- What is needed -
Swap "pie" for "donut" throughout the entries below, and write them out again with everything else left the same.

[Saved data entries]
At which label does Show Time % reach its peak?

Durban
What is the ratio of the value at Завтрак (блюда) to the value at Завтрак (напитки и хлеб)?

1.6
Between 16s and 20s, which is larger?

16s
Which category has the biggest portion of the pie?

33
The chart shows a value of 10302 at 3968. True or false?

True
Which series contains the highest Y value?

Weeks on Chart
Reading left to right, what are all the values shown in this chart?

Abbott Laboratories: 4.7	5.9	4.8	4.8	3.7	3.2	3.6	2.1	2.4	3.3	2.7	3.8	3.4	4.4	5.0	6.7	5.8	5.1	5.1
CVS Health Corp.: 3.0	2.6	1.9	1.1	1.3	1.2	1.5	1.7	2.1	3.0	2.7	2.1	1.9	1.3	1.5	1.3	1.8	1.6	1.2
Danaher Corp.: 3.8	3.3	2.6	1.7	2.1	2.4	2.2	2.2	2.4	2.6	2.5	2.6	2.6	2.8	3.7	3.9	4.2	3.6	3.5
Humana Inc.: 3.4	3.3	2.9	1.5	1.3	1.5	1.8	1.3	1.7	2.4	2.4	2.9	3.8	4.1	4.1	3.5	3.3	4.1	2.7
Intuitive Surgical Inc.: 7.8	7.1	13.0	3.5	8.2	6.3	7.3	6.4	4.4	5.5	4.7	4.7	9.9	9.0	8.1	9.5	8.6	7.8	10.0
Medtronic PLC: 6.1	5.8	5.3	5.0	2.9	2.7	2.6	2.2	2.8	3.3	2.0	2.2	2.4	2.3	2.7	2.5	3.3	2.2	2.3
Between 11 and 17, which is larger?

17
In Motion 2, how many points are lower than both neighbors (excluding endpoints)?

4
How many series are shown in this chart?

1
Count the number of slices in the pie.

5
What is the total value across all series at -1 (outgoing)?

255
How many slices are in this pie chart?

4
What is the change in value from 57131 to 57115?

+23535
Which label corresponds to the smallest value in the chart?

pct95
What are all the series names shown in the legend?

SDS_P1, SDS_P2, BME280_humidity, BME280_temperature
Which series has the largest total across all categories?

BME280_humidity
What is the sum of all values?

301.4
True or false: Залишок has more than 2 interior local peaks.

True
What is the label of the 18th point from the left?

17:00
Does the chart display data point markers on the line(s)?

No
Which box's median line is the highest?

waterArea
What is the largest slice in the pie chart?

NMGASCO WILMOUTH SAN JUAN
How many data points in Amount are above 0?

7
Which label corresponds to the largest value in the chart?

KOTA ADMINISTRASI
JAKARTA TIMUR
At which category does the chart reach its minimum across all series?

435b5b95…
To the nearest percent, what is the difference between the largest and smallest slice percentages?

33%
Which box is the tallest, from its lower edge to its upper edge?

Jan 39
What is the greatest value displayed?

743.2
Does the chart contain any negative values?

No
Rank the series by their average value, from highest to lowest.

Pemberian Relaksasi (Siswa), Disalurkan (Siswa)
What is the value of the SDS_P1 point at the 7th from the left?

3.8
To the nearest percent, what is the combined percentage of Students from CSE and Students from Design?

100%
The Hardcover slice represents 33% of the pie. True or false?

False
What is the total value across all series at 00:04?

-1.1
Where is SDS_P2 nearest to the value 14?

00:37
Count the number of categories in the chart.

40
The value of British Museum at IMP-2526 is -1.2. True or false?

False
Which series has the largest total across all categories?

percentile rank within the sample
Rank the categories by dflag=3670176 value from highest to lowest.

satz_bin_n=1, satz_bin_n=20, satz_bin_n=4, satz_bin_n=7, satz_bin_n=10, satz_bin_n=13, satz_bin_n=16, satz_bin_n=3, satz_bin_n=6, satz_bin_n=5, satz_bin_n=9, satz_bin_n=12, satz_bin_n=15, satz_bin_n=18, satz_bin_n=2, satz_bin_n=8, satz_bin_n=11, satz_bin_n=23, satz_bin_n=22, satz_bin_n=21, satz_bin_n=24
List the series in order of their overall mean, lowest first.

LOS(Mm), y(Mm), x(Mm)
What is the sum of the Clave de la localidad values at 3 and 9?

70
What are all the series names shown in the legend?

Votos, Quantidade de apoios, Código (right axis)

- Task output -
At which label does Show Time % reach its peak?

Durban
What is the ratio of the value at Завтрак (блюда) to the value at Завтрак (напитки и хлеб)?

1.6
Between 16s and 20s, which is larger?

16s
Which category has the biggest portion of the donut?

33
The chart shows a value of 10302 at 3968. True or false?

True
Which series contains the highest Y value?

Weeks on Chart
Reading left to right, what are all the values shown in this chart?

Abbott Laboratories: 4.7	5.9	4.8	4.8	3.7	3.2	3.6	2.1	2.4	3.3	2.7	3.8	3.4	4.4	5.0	6.7	5.8	5.1	5.1
CVS Health Corp.: 3.0	2.6	1.9	1.1	1.3	1.2	1.5	1.7	2.1	3.0	2.7	2.1	1.9	1.3	1.5	1.3	1.8	1.6	1.2
Danaher Corp.: 3.8	3.3	2.6	1.7	2.1	2.4	2.2	2.2	2.4	2.6	2.5	2.6	2.6	2.8	3.7	3.9	4.2	3.6	3.5
Humana Inc.: 3.4	3.3	2.9	1.5	1.3	1.5	1.8	1.3	1.7	2.4	2.4	2.9	3.8	4.1	4.1	3.5	3.3	4.1	2.7
Intuitive Surgical Inc.: 7.8	7.1	13.0	3.5	8.2	6.3	7.3	6.4	4.4	5.5	4.7	4.7	9.9	9.0	8.1	9.5	8.6	7.8	10.0
Medtronic PLC: 6.1	5.8	5.3	5.0	2.9	2.7	2.6	2.2	2.8	3.3	2.0	2.2	2.4	2.3	2.7	2.5	3.3	2.2	2.3
Between 11 and 17, which is larger?

17
In Motion 2, how many points are lower than both neighbors (excluding endpoints)?

4
How many series are shown in this chart?

1
Count the number of slices in the donut.

5
What is the total value across all series at -1 (outgoing)?

255
How many slices are in this donut chart?

4
What is the change in value from 57131 to 57115?

+23535
Which label corresponds to the smallest value in the chart?

pct95
What are all the series names shown in the legend?

SDS_P1, SDS_P2, BME280_humidity, BME280_temperature
Which series has the largest total across all categories?

BME280_humidity
What is the sum of all values?

301.4
True or false: Залишок has more than 2 interior local peaks.

True
What is the label of the 18th point from the left?

17:00
Does the chart display data point markers on the line(s)?

No
Which box's median line is the highest?

waterArea
What is the largest slice in the donut chart?

NMGASCO WILMOUTH SAN JUAN
How many data points in Amount are above 0?

7
Which label corresponds to the largest value in the chart?

KOTA ADMINISTRASI
JAKARTA TIMUR
At which category does the chart reach its minimum across all series?

435b5b95…
To the nearest percent, what is the difference between the largest and smallest slice percentages?

33%
Which box is the tallest, from its lower edge to its upper edge?

Jan 39
What is the greatest value displayed?

743.2
Does the chart contain any negative values?

No
Rank the series by their average value, from highest to lowest.

Pemberian Relaksasi (Siswa), Disalurkan (Siswa)
What is the value of the SDS_P1 point at the 7th from the left?

3.8
To the nearest percent, what is the combined percentage of Students from CSE and Students from Design?

100%
The Hardcover slice represents 33% of the donut. True or false?

False
What is the total value across all series at 00:04?

-1.1
Where is SDS_P2 nearest to the value 14?

00:37
Count the number of categories in the chart.

40
The value of British Museum at IMP-2526 is -1.2. True or false?

False
Which series has the largest total across all categories?

percentile rank within the sample
Rank the categories by dflag=3670176 value from highest to lowest.

satz_bin_n=1, satz_bin_n=20, satz_bin_n=4, satz_bin_n=7, satz_bin_n=10, satz_bin_n=13, satz_bin_n=16, satz_bin_n=3, satz_bin_n=6, satz_bin_n=5, satz_bin_n=9, satz_bin_n=12, satz_bin_n=15, satz_bin_n=18, satz_bin_n=2, satz_bin_n=8, satz_bin_n=11, satz_bin_n=23, satz_bin_n=22, satz_bin_n=21, satz_bin_n=24
List the series in order of their overall mean, lowest first.

LOS(Mm), y(Mm), x(Mm)
What is the sum of the Clave de la localidad values at 3 and 9?

70
What are all the series names shown in the legend?

Votos, Quantidade de apoios, Código (right axis)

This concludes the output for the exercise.